▸ **Exercise objective**
Which lines of the data below contain the word "Cookies"? Locate each one and copy it in full.
Segment Start: Data listing
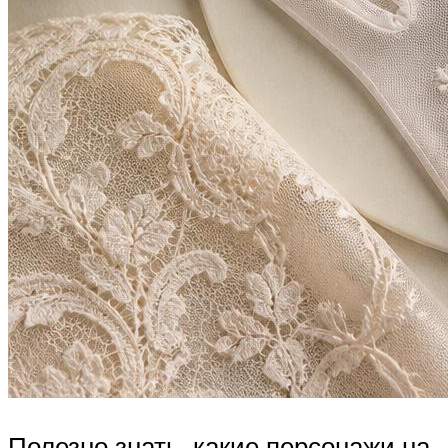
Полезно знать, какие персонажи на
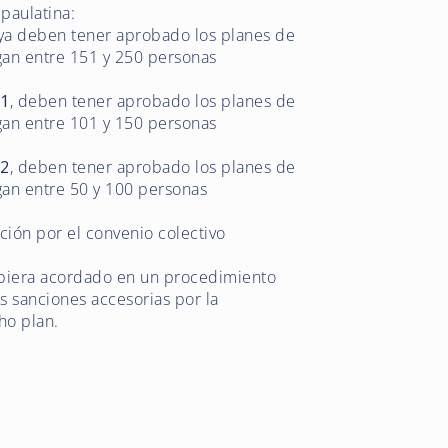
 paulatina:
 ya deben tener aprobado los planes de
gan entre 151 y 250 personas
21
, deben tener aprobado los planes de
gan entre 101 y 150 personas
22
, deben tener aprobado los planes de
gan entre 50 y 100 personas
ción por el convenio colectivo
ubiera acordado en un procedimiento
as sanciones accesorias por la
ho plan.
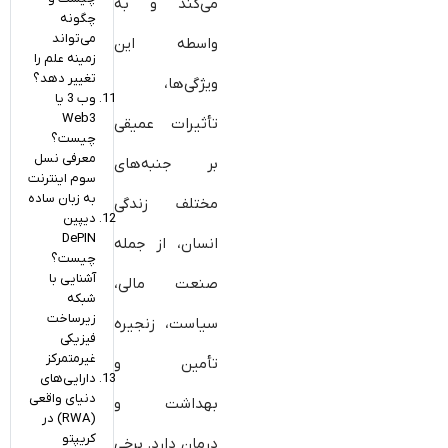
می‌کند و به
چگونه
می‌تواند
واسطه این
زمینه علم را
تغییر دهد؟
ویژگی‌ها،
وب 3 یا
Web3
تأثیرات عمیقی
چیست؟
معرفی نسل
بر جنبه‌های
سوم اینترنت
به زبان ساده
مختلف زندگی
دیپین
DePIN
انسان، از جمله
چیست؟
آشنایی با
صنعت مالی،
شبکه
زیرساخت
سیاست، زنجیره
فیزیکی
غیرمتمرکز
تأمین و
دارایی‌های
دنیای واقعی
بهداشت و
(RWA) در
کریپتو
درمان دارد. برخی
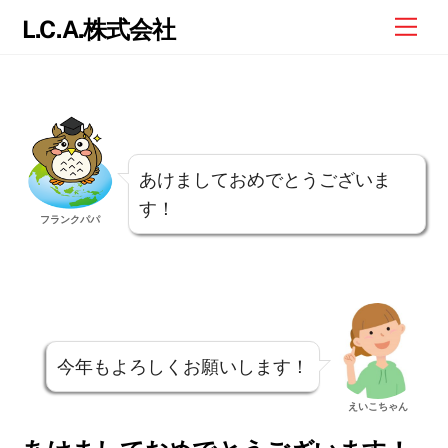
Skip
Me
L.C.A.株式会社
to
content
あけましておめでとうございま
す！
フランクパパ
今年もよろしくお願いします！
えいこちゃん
Segment End: Data listing
Segment Start: Data listing
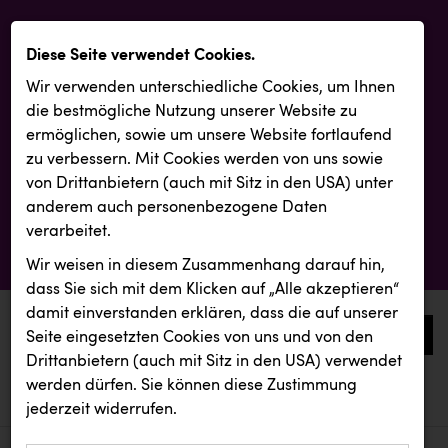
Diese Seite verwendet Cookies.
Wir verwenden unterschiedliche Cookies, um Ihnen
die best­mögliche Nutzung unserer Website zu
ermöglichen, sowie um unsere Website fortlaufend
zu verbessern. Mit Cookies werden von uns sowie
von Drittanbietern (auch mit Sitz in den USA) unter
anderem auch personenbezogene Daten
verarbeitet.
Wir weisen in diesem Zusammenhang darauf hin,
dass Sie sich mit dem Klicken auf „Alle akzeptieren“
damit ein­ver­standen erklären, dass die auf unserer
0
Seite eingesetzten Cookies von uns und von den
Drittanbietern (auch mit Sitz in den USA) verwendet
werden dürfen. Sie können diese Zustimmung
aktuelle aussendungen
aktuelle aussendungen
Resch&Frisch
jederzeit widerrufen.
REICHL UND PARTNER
Segment End: Data listing
▸ **Reply**
Diese Seite verwendet Cookies.
Wir verwenden unterschiedliche Cookies, um Ihnen
zu verbessern. Mit Cookies werden von uns sowie
Seite eingesetzten Cookies von uns und von den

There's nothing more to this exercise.